Janus Henderson backs Ethena stablecoin with AAA CLOs
Janus Henderson, which manages about $480 billion, bought a stake in Ethena’s ENA token and will back USDe with tokenized AAA CLO tranches while holding USDe in its treasury.
Janus Henderson, the asset manager overseeing roughly $480 billion, has taken a strategic stake in Ethena’s ENA governance token and agreed to back the protocol’s USDe stablecoin with tokenized AAA-rated collateralized loan obligation tranches. The firm will also hold USDe in its treasury for cash management.
Under the agreement, Janus Henderson will provide tokenized AAA CLOs to form part of USDe’s reserve backing. Ethena will allocate a portion of USDe’s backing into Janus Henderson’s liquid CLO token product. Janus Henderson may explore distributing USDe to its clients through exchange-traded instruments.
The tokenized CLO fund was created with Centrifuge under the Anemoy structure and is modeled on Janus Henderson’s $27 billion AAA CLO ETF. The on-chain version launched in 2025 and was initially seeded with $1 billion from the Sky ecosystem via Grove. AAA-rated CLO tranches are the most senior slices of securitized corporate loans and have historically shown low default rates.
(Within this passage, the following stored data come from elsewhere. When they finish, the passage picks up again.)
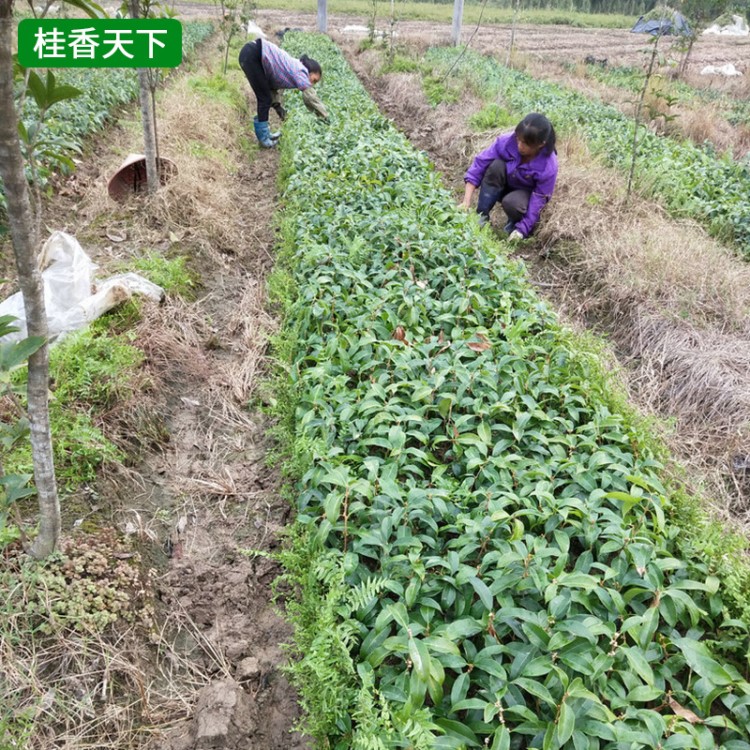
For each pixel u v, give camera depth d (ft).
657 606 7.52
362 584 7.39
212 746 7.15
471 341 12.10
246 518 10.50
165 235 17.88
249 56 25.99
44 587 7.87
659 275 16.29
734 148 31.86
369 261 15.17
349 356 11.69
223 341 14.80
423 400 10.75
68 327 12.41
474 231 17.21
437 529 8.42
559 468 9.48
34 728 6.81
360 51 60.85
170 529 10.12
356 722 6.74
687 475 11.16
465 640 7.20
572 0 126.82
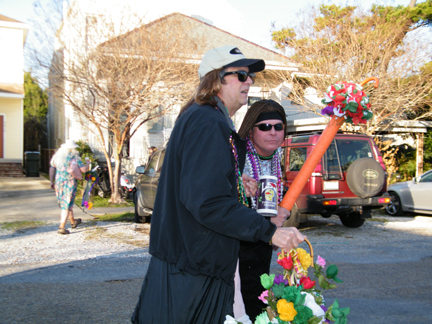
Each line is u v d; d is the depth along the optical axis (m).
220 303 1.57
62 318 3.58
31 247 6.41
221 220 1.42
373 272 5.32
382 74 13.66
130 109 12.29
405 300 4.26
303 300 1.45
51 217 9.34
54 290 4.36
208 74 1.77
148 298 1.67
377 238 7.70
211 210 1.41
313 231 8.44
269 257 2.08
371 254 6.37
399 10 15.45
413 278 5.06
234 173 1.59
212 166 1.45
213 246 1.52
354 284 4.79
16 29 20.58
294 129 18.00
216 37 17.03
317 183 7.69
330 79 13.90
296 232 1.59
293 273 1.65
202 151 1.47
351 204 7.69
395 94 13.77
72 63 10.66
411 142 18.47
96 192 13.67
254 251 1.99
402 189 10.53
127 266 5.38
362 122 1.86
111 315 3.67
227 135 1.55
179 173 1.59
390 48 14.11
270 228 1.48
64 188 7.38
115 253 6.07
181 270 1.56
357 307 4.04
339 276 5.11
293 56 15.09
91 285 4.55
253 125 2.13
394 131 16.39
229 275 1.57
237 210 1.44
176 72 11.39
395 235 8.02
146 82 11.27
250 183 1.91
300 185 1.93
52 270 5.15
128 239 7.11
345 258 6.09
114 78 10.81
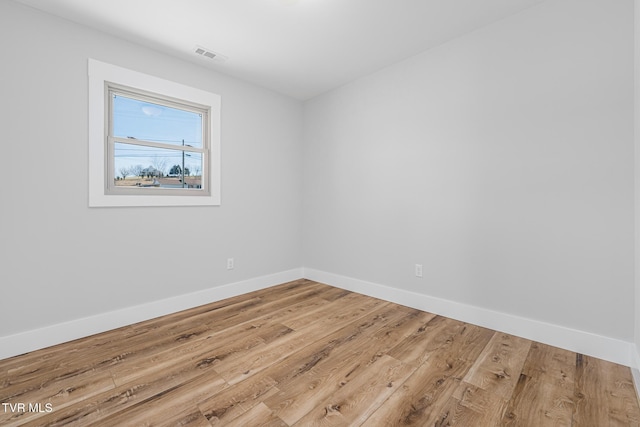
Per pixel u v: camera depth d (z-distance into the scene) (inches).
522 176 86.0
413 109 110.0
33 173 79.3
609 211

Ethena’s reserves for USDe will now include corporate credit alongside crypto hedges and U.S. Treasuries. Janus Henderson will hold USDe as part of its treasury holdings and will support distribution of its tokenized high-quality CLO funds to Ethena’s network.
ENA traded down about 7% over 24 hours to roughly $0.083 at the time of reporting, well below its 2024 peak near $1.52. Observers said the token’s price reaction could depend on how quickly the USDe allocation goes live and on broader market conditions. Janus Henderson is also pursuing a proposed take-private transaction led by Trian Fund Management and General Catalyst.
In a post on X, Ethena founder Guy Young wrote that the partnership made the firm “excited to bring our first partner to market for USDe backing outside of BlackRock” and described the tie-up as the start of the network’s expansion into real-world assets.
The arrangement connects a traditional asset manager’s tokenized CLO product with a decentralized stablecoin protocol, following a broader trend of tokenized real-world assets being used in digital finance.